Pour les probiotiques, les seuls que je préconise sont ceux qui ont fait l’objet d’études randomisées — probiotique contre placebo — et qui ont obtenu des résultats positifs. En France, il n’existe que trois à cinq probiotiques disponibles qui remplissent ces critères. Des probiotiques qu’il m’arrive de prescrire en traitement unique y compris pour des patients présentant une forme sévère de la maladie. Dans les premières études réalisées avec les probiotiques, la sévérité n’était souvent pas mentionnée et les impacts sur la qualité de vie n’étaient pas non plus pris en compte. L’étude française que nous avons menée avec la souche bifidobacterium longum 35624, et dont la publication vient d’être acceptée, compte une bonne part de patients avec une forme sévère ou une sévérité moyenne. Paradoxalement, dans cette étude plus la forme du SII était sévère, plus les probiotiques ont montré un bénéfice. Il ne faut donc pas hésiter à les utiliser dans cette situation. Dans certains cas, notamment les formes avec constipation douloureuse, il peut être pertinent de proposer plusieurs traitements car certaines médicamentations prescrites aux Etats-Unis ne sont pas disponibles en France mais on dispose de traitements améliorant pour certains le transit et pour d’autres avec un effet plus important sur les douleurs. Concernant les traitements alternatifs, une étude multicentrique en France est également en cours pour évaluer l’intérêt de l’ostéopathie. Quant à l’hypnose, il est prouvé qu’elle améliore la situation pour 50 à 60 % de patients en échec de traitement en première ligne prescrit par les médecins généralistes. L’idéal est d’apprendre ensuite au patient à pratiquer l’autohypnose, si le traitement a été efficace.

 

TLM : Quels sont les arguments en faveur du rôle du microbiote dans le SII ?

Pr Jean-Marc Sabaté : D’abord, ce sont les patients qui en parlent. Des études ont montré que la maladie est parfois apparue après la prise d’antibiotiques ou une gastro-entérite. Les techniques moléculaires qui ont été développées permettent de s’affranchir de la culture des bactéries et pointent l’existence d’une dysbiose.

Pour affirmer le rôle du microbiote, nous nous basons sur les résultats d’études expérimentales réalisées chez l’animal, et d’études thérapeutiques avec probiotiques, ainsi que celles portant sur la transplantation du microbiote fécal, bien que ces dernières enregistrent des résultats discordants.

 

TLM : Comment jugez-vous la prise en charge par les médecins généralistes ?

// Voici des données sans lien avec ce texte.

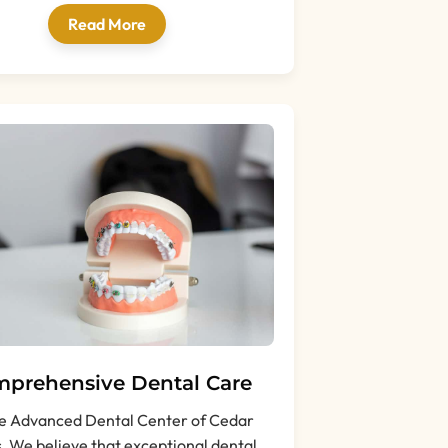
Read More
prehensive Dental Care
e Advanced Dental Center of Cedar
s, We believe that exceptional dental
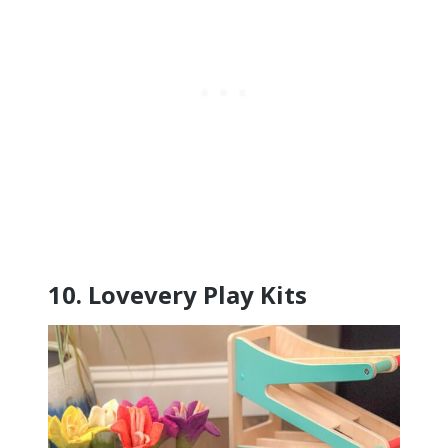
10.
Lovevery Play Kits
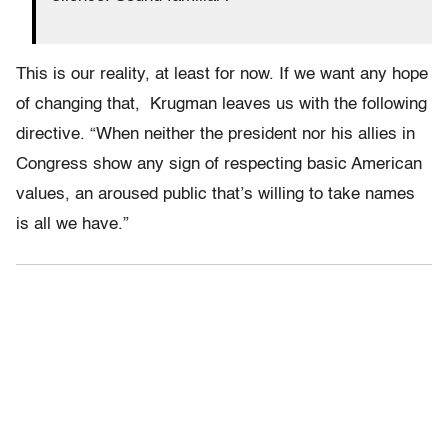
This is our reality, at least for now. If we want any hope
of changing that, Krugman leaves us with the following
directive. “When neither the president nor his allies in
Congress show any sign of respecting basic American
values, an aroused public that’s willing to take names
is all we have.”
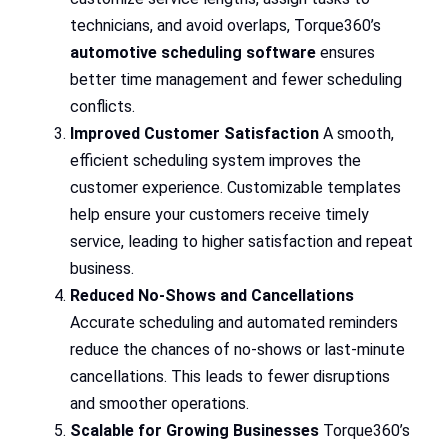
technicians, and avoid overlaps, Torque360’s
automotive scheduling software
ensures
better time management and fewer scheduling
conflicts.
Improved Customer Satisfaction
A smooth,
efficient scheduling system improves the
customer experience. Customizable templates
help ensure your customers receive timely
service, leading to higher satisfaction and repeat
business.
Reduced No-Shows and Cancellations
Accurate scheduling and automated reminders
reduce the chances of no-shows or last-minute
cancellations. This leads to fewer disruptions
and smoother operations.
Scalable for Growing Businesses
Torque360’s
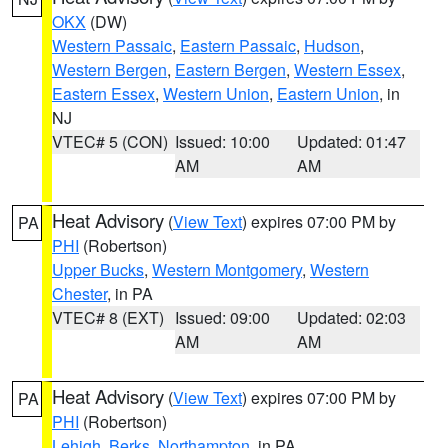
OKX
(DW)
Western Passaic
,
Eastern Passaic
,
Hudson
,
Western Bergen
,
Eastern Bergen
,
Western Essex
,
Eastern Essex
,
Western Union
,
Eastern Union
, in
NJ
VTEC# 5 (CON)
Issued: 10:00
Updated: 01:47
AM
AM
Heat Advisory
(
View Text
) expires 07:00 PM by
PA
PHI
(Robertson)
Upper Bucks
,
Western Montgomery
,
Western
Chester
, in PA
VTEC# 8 (EXT)
Issued: 09:00
Updated: 02:03
AM
AM
Heat Advisory
(
View Text
) expires 07:00 PM by
PA
PHI
(Robertson)
Lehigh
,
Berks
,
Northampton
, in PA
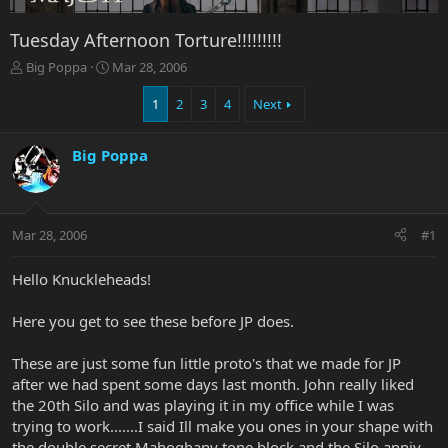
Tuesday Afternoon Torture!!!!!!!!!
T
S
Big Poppa
Mar 28, 2006
h
t
r
a
1
2
3
4
Next
e
r
a
t
Big Poppa
d
d
s
a
t
t
a
e
r
Mar 28, 2006
#1
t
e
Hello Knuckleheads!
r
Here you get to see these before JP does.
These are just some fun little proto's that we made for JP
after we had spent some days last month. John really liked
the 20th Silo and was playing it in my office while I was
trying to work.......I said Ill make you ones in your shape with
the double secret Mahoghany tone block and the Silo anniv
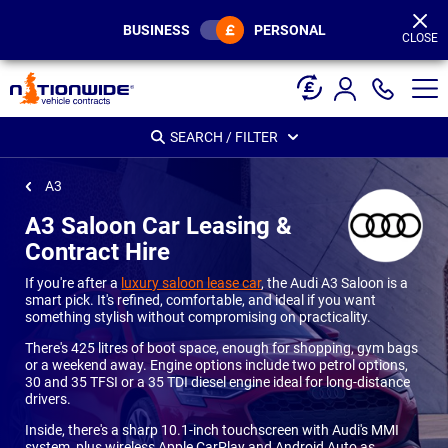
Page
Header
BUSINESS
PERSONAL
CLOSE
SEARCH / FILTER
A3
A3 Saloon Car Leasing &
Contract Hire
If you're after a
luxury saloon lease car
, the Audi A3 Saloon is a
smart pick. It's refined, comfortable, and ideal if you want
something stylish without compromising on practicality.
There's 425 litres of boot space, enough for shopping, gym bags
or a weekend away. Engine options include two petrol options,
30 and 35 TFSI or a 35 TDI diesel engine ideal for long-distance
drivers.
Inside, there's a sharp 10.1-inch touchscreen with Audi's MMI
system, plus wireless Apple CarPlay and Android Auto as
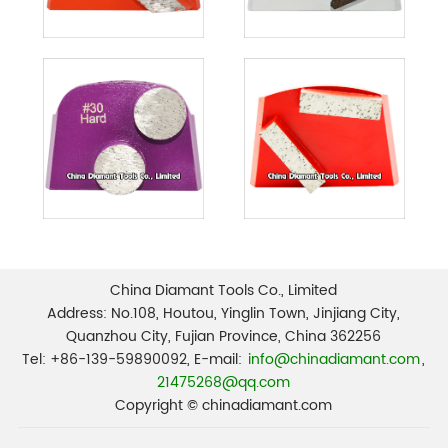
China Diamant Tools Co., Limited
Address: No.108, Houtou, Yinglin Town, Jinjiang City,
Quanzhou City, Fujian Province, China 362256
Tel: +86-139-59890092, E-mail:
info@chinadiamant.com
,
21475268@qq.com
Copyright © chinadiamant.com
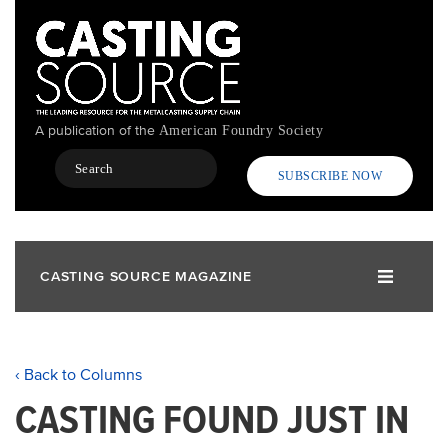
Skip
to
main
content
A publication of the
American Foundry Society
Search
SUBSCRIBE NOW
CASTING SOURCE MAGAZINE
‹ Back to Columns
CASTING FOUND JUST IN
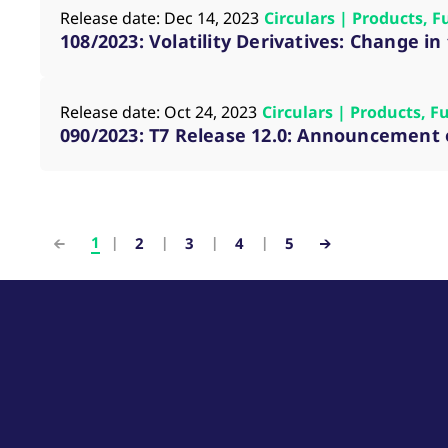
Release date: Dec 14, 2023
Circulars | Products, F
108/2023: Volatility Derivatives: Change i
Release date: Oct 24, 2023
Circulars | Products, F
090/2023: T7 Release 12.0: Announcement o
1
2
3
4
5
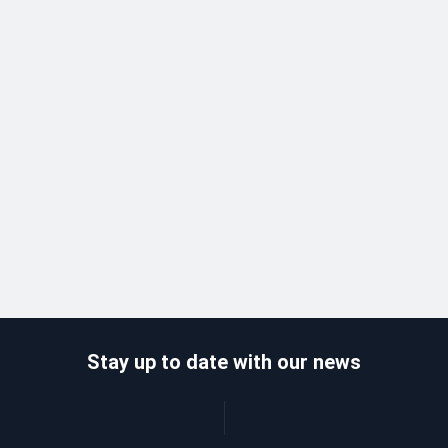
Stay up to date with our news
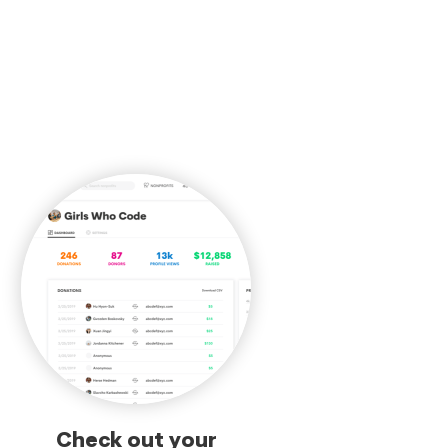
Check out your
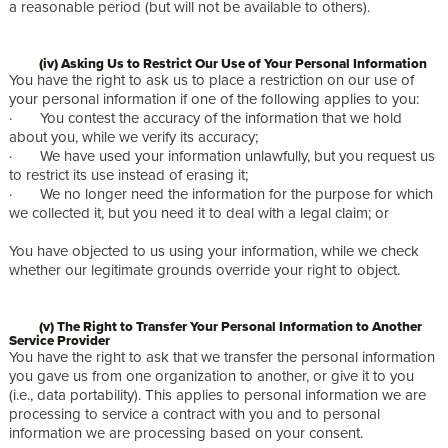
a reasonable period (but will not be available to others).
(iv) Asking Us to Restrict Our Use of Your Personal Information
You have the right to ask us to place a restriction on our use of
your personal information if one of the following applies to you:
· You contest the accuracy of the information that we hold
about you, while we verify its accuracy;
· We have used your information unlawfully, but you request us
to restrict its use instead of erasing it;
· We no longer need the information for the purpose for which
we collected it, but you need it to deal with a legal claim; or
You have objected to us using your information, while we check
whether our legitimate grounds override your right to object.
(v) The Right to Transfer Your Personal Information to Another
Service Provider
You have the right to ask that we transfer the personal information
you gave us from one organization to another, or give it to you
(i.e., data portability). This applies to personal information we are
processing to service a contract with you and to personal
information we are processing based on your consent.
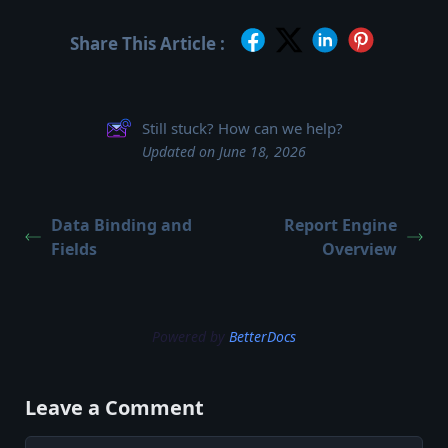
Share This Article :
Still stuck? How can we help?
Updated on June 18, 2026
Data Binding and
Report Engine
Fields
Overview
Powered by
BetterDocs
Leave a Comment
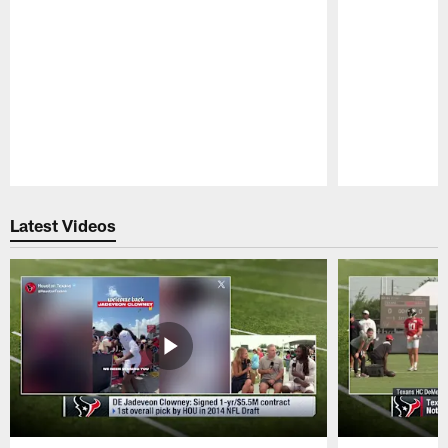
Pause
Play
Latest Videos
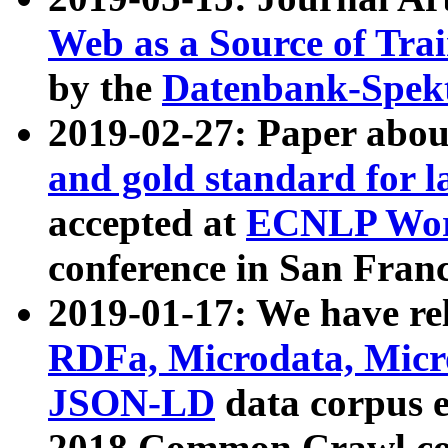
Web as a Source of Tra
by the
Datenbank-Spek
2019-02-27: Paper abo
and gold standard for l
accepted at
ECNLP Wor
conference in San Franc
2019-01-17: We have rel
RDFa, Microdata, Mic
JSON-LD
data corpus 
2018 Common Crawl co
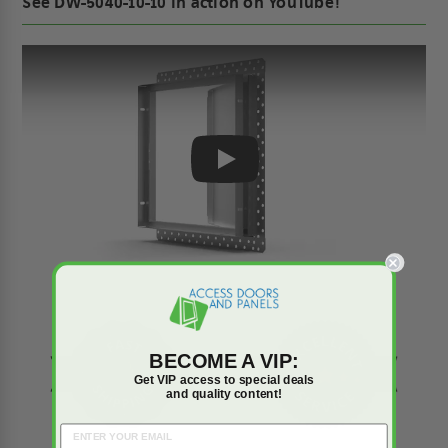
See DW-5040-10-10 in action on YouTube!
Play
BECOME A VIP:
Get VIP access to special deals
and quality content!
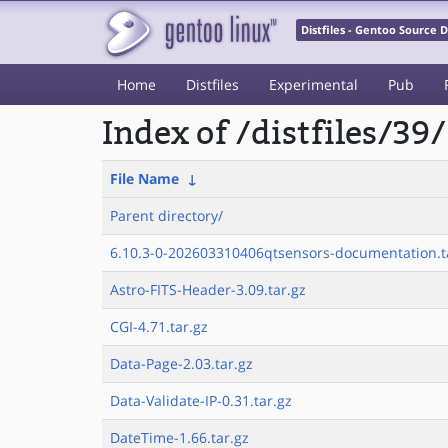
Distfiles - Gentoo Source
Home
Distfiles
Experimental
Pub
Index of /distfiles/39/
File Name
↓
Parent directory/
6.10.3-0-202603310406qtsensors-documentation.ta
Astro-FITS-Header-3.09.tar.gz
CGI-4.71.tar.gz
Data-Page-2.03.tar.gz
Data-Validate-IP-0.31.tar.gz
DateTime-1.66.tar.gz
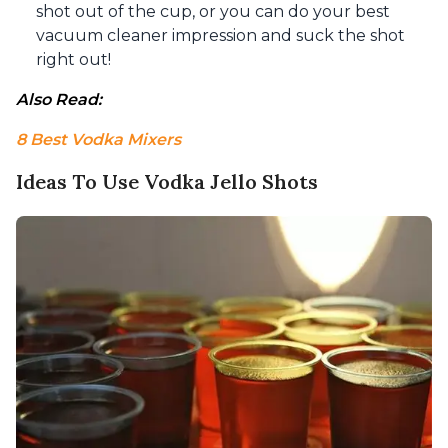
shot out of the cup, or you can do your best
vacuum cleaner impression and suck the shot
right out!
Also Read: 
8 Best Vodka Mixers
Ideas To Use Vodka Jello Shots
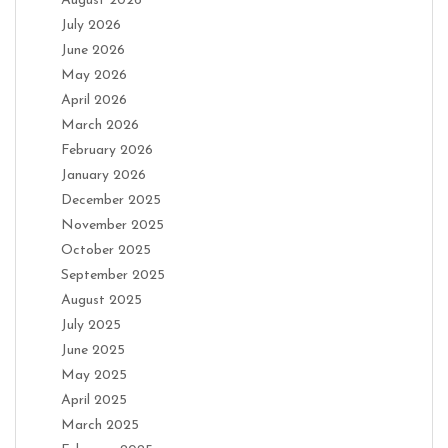
August 2026
July 2026
June 2026
May 2026
April 2026
March 2026
February 2026
January 2026
December 2025
November 2025
October 2025
September 2025
August 2025
July 2025
June 2025
May 2025
April 2025
March 2025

Pr Jean-Marc Sabaté : Je pense que la prise en charge s’est améliorée ces dernières années. Il y a eu beaucoup de communications sur cette maladie. L’association des patients souffrant du syndrome de l’intestin irritable (www.apssii.org) contribue également à sa visibilité. Les médecins généralistes ont désormais une approche plus globale des patients, un peu moins centrée sur les traitements mais incluant l’empathie et l’écoute. Je regrette toujours cependant de voir des patients à qui leur médecin aurait pu prescrire les traitements que j’utilise personnellement en consultation. Il est important que les généralistes s’approprient tous les traitements disponibles en France. La Société nationale française de gastro-entérologie va d’ailleurs réactualiser prochainement ses recommandations pour informer les médecins, mais aussi les patients, et favoriser l’accès à des traitements qui ont fait leurs preuves.